Von der Papierform her hatte der Zillertaler am Montag, 9.8. in Enghien zwei Top-Chancen zu fahren, denn beide Pferde waren am Totalisator stark beachtet.

Quelia de Brion aus dem Stall des Spitzenjockeys und -fahrers Mathieu Abbrivard sollte nach Anweisung ihres Trainers lange Zeit "verdeckt" gefahren werden. Beim  Versuch, nach dem Start an die Innenkante zu gelangen, sprang die (vom ihrem Trainer später als "zu leicht" bezeichnete) Stute jedoch Beginn des ersten Bogens ein und wurde disqualifiziert.
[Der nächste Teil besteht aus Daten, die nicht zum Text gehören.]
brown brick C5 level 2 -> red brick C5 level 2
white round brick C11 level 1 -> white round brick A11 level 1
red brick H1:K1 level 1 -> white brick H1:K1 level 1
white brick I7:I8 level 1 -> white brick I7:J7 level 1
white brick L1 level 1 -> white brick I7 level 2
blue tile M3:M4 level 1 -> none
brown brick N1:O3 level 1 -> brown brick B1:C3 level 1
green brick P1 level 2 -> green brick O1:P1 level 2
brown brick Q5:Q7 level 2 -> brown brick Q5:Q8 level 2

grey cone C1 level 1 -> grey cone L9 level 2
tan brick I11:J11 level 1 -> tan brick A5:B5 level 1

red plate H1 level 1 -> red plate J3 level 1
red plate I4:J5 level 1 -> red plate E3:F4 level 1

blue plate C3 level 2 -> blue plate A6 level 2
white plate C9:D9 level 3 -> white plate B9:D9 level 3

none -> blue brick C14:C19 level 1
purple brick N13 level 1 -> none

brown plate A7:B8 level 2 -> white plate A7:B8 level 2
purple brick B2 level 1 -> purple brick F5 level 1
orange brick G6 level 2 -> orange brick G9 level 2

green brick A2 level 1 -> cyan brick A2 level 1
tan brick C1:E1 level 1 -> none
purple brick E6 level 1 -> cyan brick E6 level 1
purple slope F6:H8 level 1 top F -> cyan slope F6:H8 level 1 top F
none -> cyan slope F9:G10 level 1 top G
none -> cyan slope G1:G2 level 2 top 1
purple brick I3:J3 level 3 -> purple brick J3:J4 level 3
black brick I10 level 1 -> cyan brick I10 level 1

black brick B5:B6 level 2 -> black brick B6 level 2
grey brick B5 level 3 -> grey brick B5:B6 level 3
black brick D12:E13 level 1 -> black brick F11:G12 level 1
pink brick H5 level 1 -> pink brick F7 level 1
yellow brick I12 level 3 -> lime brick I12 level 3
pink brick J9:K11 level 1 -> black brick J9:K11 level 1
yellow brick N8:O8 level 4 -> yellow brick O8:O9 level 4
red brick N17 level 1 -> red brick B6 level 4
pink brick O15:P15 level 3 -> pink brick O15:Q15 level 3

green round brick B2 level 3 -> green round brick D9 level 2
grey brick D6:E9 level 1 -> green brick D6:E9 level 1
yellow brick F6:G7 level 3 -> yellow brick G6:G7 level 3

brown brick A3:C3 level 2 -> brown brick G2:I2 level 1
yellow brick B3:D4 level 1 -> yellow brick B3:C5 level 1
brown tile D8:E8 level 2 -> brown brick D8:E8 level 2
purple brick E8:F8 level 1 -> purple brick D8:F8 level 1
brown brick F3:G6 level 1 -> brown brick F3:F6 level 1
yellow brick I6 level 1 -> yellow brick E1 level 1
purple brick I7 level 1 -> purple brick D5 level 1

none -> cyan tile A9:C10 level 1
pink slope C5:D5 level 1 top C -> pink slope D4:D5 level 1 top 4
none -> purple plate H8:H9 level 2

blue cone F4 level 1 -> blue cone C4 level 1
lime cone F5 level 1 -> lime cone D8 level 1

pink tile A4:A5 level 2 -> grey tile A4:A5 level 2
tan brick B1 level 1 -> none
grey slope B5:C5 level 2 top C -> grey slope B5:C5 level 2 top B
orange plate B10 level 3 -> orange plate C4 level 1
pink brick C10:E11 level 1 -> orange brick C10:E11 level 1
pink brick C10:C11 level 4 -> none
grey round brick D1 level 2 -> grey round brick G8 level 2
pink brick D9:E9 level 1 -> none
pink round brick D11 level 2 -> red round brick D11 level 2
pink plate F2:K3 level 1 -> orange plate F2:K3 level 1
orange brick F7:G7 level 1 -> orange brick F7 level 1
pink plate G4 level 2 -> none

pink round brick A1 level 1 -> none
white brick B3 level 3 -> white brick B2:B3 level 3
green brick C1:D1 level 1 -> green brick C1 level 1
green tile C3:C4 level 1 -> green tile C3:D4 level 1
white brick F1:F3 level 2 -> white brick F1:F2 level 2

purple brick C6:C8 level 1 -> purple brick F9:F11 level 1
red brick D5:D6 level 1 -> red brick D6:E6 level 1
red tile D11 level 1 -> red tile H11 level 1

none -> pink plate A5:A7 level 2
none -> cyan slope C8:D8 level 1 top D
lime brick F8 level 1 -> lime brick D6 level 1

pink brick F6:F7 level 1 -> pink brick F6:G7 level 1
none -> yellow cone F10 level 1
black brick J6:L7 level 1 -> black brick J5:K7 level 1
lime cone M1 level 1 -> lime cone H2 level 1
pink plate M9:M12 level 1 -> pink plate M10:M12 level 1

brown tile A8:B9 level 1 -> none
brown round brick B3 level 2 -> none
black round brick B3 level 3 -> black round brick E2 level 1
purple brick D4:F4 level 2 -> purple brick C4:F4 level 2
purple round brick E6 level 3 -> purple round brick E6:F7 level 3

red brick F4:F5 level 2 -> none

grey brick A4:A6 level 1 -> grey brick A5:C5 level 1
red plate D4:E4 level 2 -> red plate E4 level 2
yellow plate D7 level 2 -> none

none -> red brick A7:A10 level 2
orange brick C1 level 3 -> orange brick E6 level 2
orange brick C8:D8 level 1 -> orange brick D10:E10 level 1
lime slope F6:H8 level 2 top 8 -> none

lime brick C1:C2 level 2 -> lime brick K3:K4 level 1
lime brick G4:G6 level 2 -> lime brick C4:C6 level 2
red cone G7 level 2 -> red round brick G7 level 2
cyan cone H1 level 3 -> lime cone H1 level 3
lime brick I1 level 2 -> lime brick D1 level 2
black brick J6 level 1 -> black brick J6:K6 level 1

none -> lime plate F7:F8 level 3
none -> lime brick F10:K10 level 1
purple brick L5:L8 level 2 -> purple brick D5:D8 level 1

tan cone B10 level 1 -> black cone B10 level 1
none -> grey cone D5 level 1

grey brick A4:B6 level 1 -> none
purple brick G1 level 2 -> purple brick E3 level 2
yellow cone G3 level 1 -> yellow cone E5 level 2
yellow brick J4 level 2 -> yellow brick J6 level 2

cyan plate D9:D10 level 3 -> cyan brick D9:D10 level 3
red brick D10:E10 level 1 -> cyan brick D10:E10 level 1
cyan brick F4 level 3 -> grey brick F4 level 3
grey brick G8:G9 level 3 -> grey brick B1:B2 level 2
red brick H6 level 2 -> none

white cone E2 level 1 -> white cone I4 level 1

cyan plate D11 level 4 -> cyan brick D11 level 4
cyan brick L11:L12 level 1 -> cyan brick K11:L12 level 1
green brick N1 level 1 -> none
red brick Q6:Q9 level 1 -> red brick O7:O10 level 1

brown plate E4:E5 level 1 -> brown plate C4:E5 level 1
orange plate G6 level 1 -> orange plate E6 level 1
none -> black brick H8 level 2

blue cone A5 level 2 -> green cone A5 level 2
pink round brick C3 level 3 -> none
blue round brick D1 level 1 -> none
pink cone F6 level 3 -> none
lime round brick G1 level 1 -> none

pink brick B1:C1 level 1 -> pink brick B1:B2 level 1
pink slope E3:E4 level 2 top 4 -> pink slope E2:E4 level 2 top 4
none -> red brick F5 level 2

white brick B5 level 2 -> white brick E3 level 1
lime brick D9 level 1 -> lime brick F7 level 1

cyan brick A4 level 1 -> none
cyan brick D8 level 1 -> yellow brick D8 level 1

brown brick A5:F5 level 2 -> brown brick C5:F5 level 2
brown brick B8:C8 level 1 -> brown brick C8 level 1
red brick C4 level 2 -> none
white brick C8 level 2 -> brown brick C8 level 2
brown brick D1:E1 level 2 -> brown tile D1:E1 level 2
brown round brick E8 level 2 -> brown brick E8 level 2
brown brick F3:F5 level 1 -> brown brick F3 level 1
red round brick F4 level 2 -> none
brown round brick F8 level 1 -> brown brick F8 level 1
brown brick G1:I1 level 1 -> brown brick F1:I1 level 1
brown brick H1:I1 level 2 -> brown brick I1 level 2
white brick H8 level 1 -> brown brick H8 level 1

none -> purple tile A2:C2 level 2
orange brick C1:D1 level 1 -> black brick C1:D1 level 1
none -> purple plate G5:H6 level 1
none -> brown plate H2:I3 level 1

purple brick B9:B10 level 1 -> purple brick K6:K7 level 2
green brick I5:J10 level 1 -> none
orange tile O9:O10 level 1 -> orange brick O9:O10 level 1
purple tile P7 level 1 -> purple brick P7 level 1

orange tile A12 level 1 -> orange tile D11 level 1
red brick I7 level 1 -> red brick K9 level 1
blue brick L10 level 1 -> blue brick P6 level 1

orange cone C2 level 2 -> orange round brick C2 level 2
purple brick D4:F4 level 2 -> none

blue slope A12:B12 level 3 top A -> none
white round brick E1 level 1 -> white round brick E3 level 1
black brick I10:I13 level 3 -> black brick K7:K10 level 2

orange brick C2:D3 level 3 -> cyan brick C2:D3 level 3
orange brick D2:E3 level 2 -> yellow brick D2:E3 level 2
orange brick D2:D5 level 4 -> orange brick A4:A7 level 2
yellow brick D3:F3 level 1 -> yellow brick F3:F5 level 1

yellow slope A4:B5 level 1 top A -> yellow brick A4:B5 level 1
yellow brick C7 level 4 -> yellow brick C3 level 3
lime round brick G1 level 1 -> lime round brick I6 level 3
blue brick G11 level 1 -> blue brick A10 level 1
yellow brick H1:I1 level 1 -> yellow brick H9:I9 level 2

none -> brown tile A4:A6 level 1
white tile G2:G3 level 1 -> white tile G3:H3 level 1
Besser sah im zweiten Lauf scheinbar die Performance von Rapide de Gerasino aus dem Stall von Traber-Globetrotter Anders Lindqvist aus. Aus Reihe 2 angetreten, steuerte Fischer den stehfähigen Hengst im Einlauf im Top-Speed auf Platz 4. Leider sah sich die Rennleitung zu einer Untersuchung veranlasst und nahm Rapide de Gerasino wegen mangelhafter Gangart auf den letzten 200 Metern aus der Wertung. Eine Entscheidung, die selbst von UET-Supervisor Dr. Peter Truzla erst nach Betrachtung der Spezialkamera, die dort den Bahnrichtern zur Verfügung steht, einigermaßen nachvollzogen werden konnte.

Magere 2 Punkte standen daher nach dem ersten Tag am Konto des jungen Tirolers, dessen Nervenkostüm damit schon einigermaßen angespannt schien.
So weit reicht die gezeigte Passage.